Abstract

The conformation of myosin in its natural and denatured state can be changed by adjusting the pH and NaCl concentration. Raman spectroscopy, endogenous fluorescence, scanning electron microscopy, and molecular dynamics (MD) were used to observe the molecular conformational changes of tilapia myosin and myosin microgels (MM). When the NaCl concentration was 0.6 mol/L and the pH was 7.0, myosin and MM were in a fibrillated state, contained a high α-helix content, exhibited the highest intensity of endogenous fluorescence, and showed a loose conformation (Rgmyosin: 3.32 ± 0.06 nm, RgMM: 3.11 ± 0. 01 nm), and high solvent-accessibility surface area (SASA) (SASAmyosin: 405.94 ± 4.14 nm2; SASAMM: 377.73 ± 3.21 nm2) with high secondary structure stability.

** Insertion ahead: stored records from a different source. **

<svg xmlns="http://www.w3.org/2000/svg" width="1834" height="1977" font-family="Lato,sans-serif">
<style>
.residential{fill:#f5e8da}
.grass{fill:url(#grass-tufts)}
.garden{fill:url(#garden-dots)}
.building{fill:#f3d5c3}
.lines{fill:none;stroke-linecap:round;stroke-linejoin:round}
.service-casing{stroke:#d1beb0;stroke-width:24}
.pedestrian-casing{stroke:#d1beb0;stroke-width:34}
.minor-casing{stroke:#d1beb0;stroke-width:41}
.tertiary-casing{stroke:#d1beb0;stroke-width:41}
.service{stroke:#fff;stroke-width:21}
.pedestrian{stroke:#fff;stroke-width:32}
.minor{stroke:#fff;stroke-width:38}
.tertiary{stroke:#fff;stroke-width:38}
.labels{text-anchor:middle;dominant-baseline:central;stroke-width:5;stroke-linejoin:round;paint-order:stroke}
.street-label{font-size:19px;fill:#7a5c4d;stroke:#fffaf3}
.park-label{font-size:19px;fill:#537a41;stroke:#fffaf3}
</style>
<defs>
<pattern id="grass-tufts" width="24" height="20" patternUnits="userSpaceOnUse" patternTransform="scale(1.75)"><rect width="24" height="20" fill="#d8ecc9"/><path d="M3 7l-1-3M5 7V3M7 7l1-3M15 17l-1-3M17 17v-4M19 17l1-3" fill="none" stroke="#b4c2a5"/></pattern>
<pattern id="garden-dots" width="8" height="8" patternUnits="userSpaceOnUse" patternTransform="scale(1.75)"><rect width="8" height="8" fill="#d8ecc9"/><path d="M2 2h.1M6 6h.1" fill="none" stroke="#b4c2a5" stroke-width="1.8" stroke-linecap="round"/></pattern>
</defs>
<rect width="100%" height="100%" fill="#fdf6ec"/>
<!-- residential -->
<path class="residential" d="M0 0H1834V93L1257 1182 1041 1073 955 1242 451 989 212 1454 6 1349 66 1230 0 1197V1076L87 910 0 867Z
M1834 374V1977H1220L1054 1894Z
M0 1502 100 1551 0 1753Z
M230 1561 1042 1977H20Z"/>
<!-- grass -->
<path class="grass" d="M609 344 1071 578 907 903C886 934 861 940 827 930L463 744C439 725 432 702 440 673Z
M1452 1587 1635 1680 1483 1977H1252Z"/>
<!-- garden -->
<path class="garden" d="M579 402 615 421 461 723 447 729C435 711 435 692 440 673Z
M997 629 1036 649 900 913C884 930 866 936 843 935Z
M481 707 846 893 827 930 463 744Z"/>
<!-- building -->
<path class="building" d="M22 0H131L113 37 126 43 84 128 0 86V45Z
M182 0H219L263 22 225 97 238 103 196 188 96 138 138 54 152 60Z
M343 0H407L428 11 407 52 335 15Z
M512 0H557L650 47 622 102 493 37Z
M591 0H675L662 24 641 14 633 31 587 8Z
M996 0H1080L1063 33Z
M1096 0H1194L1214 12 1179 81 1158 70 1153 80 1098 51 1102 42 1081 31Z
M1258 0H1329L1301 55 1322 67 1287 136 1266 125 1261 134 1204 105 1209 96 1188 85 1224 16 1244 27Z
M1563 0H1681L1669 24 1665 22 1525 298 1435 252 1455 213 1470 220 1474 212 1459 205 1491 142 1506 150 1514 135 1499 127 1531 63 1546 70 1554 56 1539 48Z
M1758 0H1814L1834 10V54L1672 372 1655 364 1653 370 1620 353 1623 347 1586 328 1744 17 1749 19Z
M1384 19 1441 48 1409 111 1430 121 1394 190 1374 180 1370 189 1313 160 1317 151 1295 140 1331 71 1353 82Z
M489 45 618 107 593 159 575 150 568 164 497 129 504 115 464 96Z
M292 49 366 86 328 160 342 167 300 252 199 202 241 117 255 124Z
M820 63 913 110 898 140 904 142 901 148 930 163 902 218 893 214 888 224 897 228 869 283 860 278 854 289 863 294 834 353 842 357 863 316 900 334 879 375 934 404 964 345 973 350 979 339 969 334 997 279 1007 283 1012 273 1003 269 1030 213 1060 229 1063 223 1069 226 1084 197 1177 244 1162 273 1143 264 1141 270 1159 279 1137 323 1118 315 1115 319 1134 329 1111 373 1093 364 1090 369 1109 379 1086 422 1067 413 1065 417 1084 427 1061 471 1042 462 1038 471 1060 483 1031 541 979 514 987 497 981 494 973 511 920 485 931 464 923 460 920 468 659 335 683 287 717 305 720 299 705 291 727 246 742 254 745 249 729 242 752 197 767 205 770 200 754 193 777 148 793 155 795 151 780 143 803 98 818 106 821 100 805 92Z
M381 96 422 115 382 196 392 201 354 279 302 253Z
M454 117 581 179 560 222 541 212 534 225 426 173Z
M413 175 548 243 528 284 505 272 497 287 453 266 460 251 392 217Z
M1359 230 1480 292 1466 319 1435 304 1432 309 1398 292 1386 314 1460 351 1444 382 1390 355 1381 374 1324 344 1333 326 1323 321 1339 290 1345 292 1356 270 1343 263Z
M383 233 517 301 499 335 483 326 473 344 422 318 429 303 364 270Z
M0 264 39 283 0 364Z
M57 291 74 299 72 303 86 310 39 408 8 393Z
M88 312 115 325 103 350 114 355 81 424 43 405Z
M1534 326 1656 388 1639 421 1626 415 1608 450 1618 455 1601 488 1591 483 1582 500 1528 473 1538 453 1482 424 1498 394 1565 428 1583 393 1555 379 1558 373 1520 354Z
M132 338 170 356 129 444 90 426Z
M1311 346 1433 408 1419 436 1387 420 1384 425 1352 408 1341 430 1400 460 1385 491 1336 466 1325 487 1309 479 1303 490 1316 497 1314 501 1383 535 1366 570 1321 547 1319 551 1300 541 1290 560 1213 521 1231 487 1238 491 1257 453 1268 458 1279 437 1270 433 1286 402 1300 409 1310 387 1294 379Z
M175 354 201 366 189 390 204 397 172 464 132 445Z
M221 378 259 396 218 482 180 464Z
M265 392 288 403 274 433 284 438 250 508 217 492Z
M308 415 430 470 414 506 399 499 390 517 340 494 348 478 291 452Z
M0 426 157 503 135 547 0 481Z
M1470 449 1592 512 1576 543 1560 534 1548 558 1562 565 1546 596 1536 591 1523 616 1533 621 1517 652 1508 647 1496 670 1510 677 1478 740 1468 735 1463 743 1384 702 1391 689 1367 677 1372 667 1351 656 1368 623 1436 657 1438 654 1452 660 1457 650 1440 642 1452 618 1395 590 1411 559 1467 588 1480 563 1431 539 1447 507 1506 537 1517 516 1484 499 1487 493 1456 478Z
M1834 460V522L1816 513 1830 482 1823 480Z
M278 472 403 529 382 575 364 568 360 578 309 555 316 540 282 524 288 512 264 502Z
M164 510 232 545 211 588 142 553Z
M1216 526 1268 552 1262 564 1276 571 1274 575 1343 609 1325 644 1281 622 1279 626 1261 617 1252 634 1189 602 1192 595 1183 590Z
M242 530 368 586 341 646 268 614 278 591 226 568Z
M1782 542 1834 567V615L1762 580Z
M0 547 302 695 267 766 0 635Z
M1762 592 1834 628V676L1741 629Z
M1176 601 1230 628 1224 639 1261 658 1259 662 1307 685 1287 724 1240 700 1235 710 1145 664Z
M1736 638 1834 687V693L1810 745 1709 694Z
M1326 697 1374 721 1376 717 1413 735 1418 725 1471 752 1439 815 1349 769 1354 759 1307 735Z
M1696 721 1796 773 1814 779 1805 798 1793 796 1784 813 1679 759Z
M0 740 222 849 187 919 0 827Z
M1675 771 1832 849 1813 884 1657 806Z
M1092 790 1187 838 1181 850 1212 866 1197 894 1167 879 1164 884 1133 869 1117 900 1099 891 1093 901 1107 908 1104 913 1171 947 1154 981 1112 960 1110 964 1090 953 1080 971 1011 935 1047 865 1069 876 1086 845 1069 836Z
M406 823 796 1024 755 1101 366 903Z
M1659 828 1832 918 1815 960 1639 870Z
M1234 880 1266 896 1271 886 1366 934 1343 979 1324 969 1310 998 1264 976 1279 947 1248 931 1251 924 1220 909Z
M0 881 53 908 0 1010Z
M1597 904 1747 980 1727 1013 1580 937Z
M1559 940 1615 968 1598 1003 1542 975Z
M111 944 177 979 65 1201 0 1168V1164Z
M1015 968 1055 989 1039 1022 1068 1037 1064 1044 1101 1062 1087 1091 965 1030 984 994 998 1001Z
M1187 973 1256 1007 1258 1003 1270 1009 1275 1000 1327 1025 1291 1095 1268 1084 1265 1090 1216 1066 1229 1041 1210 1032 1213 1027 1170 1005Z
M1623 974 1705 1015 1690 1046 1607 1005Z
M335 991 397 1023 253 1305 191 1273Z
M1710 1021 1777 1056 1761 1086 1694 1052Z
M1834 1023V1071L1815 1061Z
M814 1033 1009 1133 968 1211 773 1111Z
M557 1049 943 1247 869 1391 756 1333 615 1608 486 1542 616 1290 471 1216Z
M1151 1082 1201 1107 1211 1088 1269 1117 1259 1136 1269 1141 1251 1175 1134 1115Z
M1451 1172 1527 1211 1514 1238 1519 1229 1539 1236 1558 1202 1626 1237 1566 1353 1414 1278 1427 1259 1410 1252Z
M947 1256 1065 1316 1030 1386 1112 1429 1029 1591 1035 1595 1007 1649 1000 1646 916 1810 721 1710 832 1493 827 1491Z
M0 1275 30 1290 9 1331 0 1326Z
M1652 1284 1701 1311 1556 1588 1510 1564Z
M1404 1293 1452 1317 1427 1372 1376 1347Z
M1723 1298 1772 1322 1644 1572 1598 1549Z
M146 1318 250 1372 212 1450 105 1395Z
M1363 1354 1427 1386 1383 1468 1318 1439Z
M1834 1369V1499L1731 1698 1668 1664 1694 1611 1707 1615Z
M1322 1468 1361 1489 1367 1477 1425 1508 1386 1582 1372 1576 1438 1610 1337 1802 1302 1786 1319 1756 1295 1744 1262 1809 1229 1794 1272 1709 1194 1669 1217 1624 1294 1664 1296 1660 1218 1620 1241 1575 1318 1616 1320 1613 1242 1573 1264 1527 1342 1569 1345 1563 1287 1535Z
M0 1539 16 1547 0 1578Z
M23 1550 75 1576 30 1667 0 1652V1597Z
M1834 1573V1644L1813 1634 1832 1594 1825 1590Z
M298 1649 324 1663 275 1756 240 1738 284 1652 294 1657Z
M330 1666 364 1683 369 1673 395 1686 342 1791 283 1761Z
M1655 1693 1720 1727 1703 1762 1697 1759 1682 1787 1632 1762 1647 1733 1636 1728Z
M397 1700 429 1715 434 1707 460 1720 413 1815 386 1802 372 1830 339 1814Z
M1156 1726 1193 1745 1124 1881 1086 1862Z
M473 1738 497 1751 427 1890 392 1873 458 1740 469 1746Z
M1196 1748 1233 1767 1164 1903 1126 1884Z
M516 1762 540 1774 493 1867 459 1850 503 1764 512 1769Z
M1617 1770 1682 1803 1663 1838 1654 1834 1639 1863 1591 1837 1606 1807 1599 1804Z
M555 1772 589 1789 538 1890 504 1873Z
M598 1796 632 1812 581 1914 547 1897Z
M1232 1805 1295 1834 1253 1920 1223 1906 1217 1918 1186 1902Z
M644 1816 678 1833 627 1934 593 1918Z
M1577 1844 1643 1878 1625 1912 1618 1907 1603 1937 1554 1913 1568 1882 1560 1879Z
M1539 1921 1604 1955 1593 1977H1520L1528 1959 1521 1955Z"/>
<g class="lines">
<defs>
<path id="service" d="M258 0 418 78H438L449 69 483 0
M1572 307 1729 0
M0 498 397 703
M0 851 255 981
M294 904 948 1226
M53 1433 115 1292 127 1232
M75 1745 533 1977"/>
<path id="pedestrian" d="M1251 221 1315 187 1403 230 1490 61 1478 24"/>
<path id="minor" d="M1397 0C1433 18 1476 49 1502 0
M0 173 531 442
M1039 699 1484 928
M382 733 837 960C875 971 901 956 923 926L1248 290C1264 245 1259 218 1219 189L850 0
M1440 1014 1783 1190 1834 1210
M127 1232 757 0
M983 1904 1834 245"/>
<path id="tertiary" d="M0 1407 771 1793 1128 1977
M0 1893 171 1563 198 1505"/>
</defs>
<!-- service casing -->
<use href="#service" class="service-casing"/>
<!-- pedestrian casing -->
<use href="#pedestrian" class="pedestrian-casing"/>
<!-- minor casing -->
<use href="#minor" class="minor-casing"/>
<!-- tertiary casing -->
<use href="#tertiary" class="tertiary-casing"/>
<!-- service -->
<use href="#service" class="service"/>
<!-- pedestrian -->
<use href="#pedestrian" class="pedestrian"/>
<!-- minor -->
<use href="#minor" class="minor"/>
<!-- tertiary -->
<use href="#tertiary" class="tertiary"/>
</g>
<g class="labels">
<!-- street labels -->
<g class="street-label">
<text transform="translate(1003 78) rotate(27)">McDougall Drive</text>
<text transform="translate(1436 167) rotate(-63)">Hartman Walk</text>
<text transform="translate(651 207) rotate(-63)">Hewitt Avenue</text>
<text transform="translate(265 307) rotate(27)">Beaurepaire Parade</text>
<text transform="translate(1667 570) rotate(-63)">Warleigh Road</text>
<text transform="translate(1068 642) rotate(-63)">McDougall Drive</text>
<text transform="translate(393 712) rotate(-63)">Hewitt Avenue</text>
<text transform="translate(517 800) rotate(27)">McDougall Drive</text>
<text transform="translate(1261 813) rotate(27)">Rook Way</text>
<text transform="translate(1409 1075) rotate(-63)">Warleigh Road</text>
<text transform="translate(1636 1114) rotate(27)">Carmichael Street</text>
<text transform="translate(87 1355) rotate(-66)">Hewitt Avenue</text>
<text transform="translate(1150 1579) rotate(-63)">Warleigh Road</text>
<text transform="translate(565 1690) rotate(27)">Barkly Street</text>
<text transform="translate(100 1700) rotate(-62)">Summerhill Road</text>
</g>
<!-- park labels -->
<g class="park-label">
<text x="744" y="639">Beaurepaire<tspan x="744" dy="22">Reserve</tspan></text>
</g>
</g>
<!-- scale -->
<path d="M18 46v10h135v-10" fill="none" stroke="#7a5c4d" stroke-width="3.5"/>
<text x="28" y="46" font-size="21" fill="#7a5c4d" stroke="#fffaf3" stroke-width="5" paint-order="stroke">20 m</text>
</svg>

The pH and NaCl affected the SASA, hydrogen bonding number, and charge of myosin and MM, leading to secondary structure and conformational changes. Compared to NaCl, the pH exhibited a greater effect on the conformation of myosin and MM, and MM improved the stability of the protein. In conclusion, this study clarified the above mentioned conformational changes in proteins at the molecular level, which may facilitate the development of myosin in food processing.